Exercise set:
1) From the text on running language models with very little memory, return the part that opens with the words containing "If you're actually" and closes with "this is doable.", copied exactly.
2) Condense the paragraph in the text on running language models with very little memory that begins "The context window (-c) is critical" into a shorter version that keeps its main facts.

Extract to read:
※ ※ ※

For the absolute smallest footprint, you'd want to start with a sub-100M parameter model and quantize to IQ2_XXS. That can get you into the 20-30 MB range for the weights alone.

Step 3: Minimize the Runtime

The model weights are only half the battle. You also need an inference engine that doesn't eat all your remaining memory. This is where llama.cpp shines — it's written in C/C++ with minimal dependencies and has been ported to an absurd number of platforms.

Key flags for memory-constrained inference:

# Run with minimal memory allocation
./llama-cli -m smolLM-135M-q2_k.gguf \
    -c 64 \       # Tiny context window — less KV cache memory
    -b 1 \        # Batch size of 1 — minimum memory for processing
    -t 1 \        # Single thread — less stack/scheduling overhead
    -n 50 \       # Generate only 50 tokens
    --no-mmap \   # Disable memory mapping if causing issues
    -p "Once upon a time"

The context window (-c) is critical. Each token in the context requires memory for the key-value cache. On a machine with virtually no RAM, you might need to set this as low as 32 or 64 tokens. That means the model can barely "remember" a sentence or two, but it'll still generate text token by token.

Step 4: Dealing with Ancient Architectures

If you're actually targeting old hardware like a PowerPC iMac G3, you've got additional hurdles:

No SSE/AVX/NEON: Modern SIMD instructions don't exist. Everything is scalar math, which means inference is glacially slow. Think seconds per token, possibly minutes.
Cross-compilation: You'll likely need to cross-compile llama.cpp on a modern machine targeting the old architecture. GCC still supports PowerPC, so this is doable.

※ ※ ※

Data supplied:
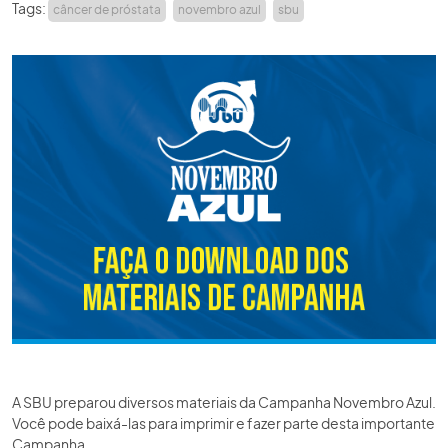
Tags:
câncer de próstata
novembro azul
sbu
ACADEMIA SBU
CONTATO
A SBU preparou diversos materiais da Campanha Novembro Azul.
Você pode baixá-las para imprimir e fazer parte desta importante
Campanha.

※ ※ ※

Responses:
1)
If you're actually targeting old hardware like a PowerPC iMac G3, you've got additional hurdles:

No SSE/AVX/NEON: Modern SIMD instructions don't exist. Everything is scalar math, which means inference is glacially slow. Think seconds per token, possibly minutes.
Cross-compilation: You'll likely need to cross-compile llama.cpp on a modern machine targeting the old architecture. GCC still supports PowerPC, so this is doable.

2) The context window (-c) is critical because every token in it needs key-value cache memory. On a machine with almost no RAM it may have to be as small as 32 or 64 tokens. The model can then barely remember a sentence or two, but it still generates text token by token.